I’m no physicist but I know of the theory that there are a multiple number of parallel universes, as every possible outcome from every possible scenario plays out. According to that idea, there’s an existence somewhere in which Rekeil Pyke stayed at Wrexham last January. I’d love to know how that would have played out. So, I’ll get out my portal gun and play “Rick and Morty”. Welcome to Dimension C-138, where Pyke never went to Rochdale.
Sunday sees Pyke return to The Racecourse, and he’ll get a good reception. He’s a reminder of the good times last season, and despite missing a chunk of the season through injury and departing early, he was our joint top league scorer at the end of it. But what if he’d never left?
The circumstances of his departure were frustratingly avoidable. If David Wagner had not decided to walk away from the Huddersfield job, then Martin from Wakefield wouldn’t have come in and decided to recall all his loan players to see what he made of them.
The annoying thing is that his recall came after Pyke’s best performance of the season. The way he dismantled Maidenhead United suggested he was ready, on his return from injury, to solve our attacking issues.
What if he’d have stayed? We’d surely have had more points, for a start. Pyke would have scored more than the five he’d managed, and would have added to his 5 assists if his spell with us hadn’t ended in January. Two more points would have put us straight into the play-off semi-finals; it would only have taken another five to be level with Leyton Orient!
Bryan Hughes came in for the next match, and would soon start employing a desperate approach to injecting more attacking threat into the side: if he’d had a player who could both score and create, would he have had to do so? Quite apart from the fact that a good striker would surely have brought us more goals, a more rational attacking approach would have allowed us to retain control of matches.
Then there’s the intriguing question of Pyke’s development. His Wrexham career can be divided into three distinct parts: his first spell, when he wasn’t ready to make a real contribution yet; the majority of his second spell, when he showed he’d clearly improved with experience; and that one intriguing start against Maidenhead, which suggested he’d continued the pattern of progress we’d seen across those steps.

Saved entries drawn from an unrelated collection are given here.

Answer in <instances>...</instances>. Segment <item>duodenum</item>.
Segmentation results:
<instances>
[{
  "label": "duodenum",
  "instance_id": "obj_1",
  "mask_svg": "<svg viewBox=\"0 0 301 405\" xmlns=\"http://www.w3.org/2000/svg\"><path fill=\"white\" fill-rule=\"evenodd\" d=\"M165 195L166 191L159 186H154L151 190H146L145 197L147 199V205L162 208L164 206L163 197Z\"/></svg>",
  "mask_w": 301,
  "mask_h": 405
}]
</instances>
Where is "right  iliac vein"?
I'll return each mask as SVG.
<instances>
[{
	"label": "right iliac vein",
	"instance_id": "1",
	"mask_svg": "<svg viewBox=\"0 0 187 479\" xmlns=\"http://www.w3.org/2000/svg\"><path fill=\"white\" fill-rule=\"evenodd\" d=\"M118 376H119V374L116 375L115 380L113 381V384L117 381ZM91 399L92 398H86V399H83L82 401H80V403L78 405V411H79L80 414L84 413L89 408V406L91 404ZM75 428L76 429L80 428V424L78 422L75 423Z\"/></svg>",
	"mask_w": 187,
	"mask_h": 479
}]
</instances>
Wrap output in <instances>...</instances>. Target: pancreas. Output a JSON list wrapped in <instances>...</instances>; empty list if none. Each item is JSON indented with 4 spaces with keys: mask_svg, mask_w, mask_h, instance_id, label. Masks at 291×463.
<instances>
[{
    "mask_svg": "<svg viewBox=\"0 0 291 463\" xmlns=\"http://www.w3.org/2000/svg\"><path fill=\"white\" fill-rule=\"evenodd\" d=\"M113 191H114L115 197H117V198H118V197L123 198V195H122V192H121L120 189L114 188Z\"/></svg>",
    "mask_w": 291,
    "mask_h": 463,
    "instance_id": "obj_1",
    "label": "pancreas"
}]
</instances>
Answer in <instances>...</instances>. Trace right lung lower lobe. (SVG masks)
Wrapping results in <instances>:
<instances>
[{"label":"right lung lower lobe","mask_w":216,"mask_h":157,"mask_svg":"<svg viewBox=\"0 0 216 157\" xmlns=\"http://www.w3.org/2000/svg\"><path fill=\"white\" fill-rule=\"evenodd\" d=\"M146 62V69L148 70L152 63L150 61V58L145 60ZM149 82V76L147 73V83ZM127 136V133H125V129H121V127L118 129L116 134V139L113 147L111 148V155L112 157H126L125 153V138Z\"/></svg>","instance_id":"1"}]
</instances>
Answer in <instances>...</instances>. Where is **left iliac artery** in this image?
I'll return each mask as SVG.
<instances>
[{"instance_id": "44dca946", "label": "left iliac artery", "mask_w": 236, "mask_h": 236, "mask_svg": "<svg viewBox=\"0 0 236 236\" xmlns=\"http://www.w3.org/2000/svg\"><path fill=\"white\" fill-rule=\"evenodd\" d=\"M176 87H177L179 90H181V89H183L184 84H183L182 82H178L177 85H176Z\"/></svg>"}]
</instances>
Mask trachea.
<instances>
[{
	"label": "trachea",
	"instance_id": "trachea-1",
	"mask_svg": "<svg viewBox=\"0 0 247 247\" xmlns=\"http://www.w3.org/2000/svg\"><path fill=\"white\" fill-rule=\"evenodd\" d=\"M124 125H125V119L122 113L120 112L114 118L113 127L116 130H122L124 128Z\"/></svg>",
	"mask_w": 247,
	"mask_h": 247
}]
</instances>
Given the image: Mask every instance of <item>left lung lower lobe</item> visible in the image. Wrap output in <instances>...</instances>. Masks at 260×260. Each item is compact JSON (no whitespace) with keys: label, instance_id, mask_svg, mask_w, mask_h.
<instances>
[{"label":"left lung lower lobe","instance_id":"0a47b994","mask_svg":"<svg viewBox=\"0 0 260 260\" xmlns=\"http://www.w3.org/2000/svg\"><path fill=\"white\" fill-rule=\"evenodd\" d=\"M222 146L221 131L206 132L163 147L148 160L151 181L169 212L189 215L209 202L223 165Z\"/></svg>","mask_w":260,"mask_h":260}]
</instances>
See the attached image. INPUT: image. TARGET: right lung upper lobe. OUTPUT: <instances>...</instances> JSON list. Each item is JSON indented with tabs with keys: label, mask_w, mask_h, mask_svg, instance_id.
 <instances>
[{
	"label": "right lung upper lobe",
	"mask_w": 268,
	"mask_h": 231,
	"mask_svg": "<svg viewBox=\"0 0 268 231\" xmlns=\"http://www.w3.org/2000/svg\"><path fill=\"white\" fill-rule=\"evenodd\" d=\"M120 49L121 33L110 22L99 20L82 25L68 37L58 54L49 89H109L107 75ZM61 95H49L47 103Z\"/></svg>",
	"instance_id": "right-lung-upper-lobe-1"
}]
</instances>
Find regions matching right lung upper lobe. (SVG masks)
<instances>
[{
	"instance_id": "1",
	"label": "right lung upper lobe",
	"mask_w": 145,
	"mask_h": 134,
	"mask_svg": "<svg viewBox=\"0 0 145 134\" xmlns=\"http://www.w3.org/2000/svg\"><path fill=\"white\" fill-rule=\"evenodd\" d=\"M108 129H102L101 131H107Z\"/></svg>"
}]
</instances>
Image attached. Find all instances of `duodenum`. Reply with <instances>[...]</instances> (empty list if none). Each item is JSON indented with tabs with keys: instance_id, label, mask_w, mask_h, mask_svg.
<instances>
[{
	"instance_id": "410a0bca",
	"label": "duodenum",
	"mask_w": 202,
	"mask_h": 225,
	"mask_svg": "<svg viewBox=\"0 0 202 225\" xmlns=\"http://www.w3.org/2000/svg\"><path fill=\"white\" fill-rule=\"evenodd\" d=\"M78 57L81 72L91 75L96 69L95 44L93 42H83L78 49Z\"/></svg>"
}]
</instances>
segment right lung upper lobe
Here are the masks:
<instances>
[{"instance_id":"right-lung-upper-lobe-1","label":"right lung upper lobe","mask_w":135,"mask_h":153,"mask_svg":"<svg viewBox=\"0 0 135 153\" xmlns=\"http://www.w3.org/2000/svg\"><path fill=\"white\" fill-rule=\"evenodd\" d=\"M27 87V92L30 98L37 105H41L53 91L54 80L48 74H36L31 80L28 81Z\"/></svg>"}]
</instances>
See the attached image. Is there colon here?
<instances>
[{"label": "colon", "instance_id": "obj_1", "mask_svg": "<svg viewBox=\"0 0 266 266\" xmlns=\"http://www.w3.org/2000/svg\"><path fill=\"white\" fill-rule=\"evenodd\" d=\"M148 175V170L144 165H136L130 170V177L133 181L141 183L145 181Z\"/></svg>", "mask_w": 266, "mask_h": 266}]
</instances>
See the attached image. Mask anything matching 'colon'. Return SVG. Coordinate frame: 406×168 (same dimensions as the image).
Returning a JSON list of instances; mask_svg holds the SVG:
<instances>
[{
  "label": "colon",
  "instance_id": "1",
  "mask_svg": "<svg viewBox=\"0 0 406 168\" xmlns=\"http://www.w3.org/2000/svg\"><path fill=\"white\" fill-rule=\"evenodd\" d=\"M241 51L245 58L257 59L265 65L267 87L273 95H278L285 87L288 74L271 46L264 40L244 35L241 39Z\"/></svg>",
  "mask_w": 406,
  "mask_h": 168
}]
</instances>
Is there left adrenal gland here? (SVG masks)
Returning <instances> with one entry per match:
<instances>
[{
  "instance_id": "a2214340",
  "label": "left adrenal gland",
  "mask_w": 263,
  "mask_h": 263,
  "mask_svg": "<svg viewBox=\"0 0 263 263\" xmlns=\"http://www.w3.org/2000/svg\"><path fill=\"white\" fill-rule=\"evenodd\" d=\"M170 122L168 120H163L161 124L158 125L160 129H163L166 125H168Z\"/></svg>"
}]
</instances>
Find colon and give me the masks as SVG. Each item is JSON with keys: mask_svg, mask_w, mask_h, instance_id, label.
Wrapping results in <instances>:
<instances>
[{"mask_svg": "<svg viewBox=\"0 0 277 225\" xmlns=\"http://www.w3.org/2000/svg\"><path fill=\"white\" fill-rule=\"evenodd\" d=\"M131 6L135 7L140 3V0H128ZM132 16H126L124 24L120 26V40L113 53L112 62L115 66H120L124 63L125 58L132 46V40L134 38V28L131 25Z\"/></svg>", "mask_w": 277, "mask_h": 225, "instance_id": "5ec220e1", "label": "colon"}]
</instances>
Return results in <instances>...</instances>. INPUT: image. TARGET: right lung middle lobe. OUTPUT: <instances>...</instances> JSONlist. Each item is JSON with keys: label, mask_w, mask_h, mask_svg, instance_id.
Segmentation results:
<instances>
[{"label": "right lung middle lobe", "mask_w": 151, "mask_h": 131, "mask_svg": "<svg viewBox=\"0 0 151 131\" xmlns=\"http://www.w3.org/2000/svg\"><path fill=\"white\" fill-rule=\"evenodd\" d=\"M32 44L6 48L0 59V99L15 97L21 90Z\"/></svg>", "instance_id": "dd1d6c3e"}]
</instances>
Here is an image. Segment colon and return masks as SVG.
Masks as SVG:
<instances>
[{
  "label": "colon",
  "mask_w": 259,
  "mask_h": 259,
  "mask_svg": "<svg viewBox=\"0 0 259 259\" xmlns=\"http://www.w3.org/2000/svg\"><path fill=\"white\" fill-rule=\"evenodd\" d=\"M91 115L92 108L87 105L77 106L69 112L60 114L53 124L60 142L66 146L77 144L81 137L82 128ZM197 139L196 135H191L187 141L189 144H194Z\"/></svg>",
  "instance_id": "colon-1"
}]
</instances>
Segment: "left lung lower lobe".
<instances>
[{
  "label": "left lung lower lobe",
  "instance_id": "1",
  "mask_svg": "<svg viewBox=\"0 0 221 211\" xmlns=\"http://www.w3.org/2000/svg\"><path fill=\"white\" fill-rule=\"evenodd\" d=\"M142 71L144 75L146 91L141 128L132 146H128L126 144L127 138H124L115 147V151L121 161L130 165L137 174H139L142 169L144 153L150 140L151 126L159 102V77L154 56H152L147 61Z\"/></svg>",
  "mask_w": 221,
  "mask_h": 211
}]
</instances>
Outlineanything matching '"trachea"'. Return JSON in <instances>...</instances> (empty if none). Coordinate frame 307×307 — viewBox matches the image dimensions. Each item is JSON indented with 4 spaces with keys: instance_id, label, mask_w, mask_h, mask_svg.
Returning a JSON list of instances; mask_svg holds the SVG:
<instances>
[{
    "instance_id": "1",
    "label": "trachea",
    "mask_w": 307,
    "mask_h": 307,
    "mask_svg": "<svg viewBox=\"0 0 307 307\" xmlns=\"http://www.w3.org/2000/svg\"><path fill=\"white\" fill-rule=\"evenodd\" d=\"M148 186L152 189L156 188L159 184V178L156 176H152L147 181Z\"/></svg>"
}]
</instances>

It wasn’t just a player having a good day: although Pyke had certainly enjoyed a good season up to that date, his contributions had been a little erratic, and he’d never imposed himself on a match like that. This was a genuine step up, and no huge surprise when the brief substitute appearances he’d made after returning from injury are taken into account. He’d come off the bench in the three preceding matches and looked very good: we lost all three games without scoring, but in the first two he came on in the 72nd minute and enlivened our attack; in the third game, a 2-0 defeat at Fylde, he was brought on with 38 minutes left and was more threatening than anyone else managed to be over the course of the match.
Fans will remember him as Backheel Pyke, of course, but he could have been remembered as something far more important and substantial. Let’s ignore the dimension where everyone gets Cronenberged and take a look at the reality where Pyke stays and gives us increased firepower. Hughes immediately brings Ben Tollitt into the starting line-up, creating a rather attractive front three of Tollitt, Pyke and Paul Rutherford, with the likes of Stuart Beavon, Bobby Grant, Chris Holroyd and Jason Oswell also available for variety.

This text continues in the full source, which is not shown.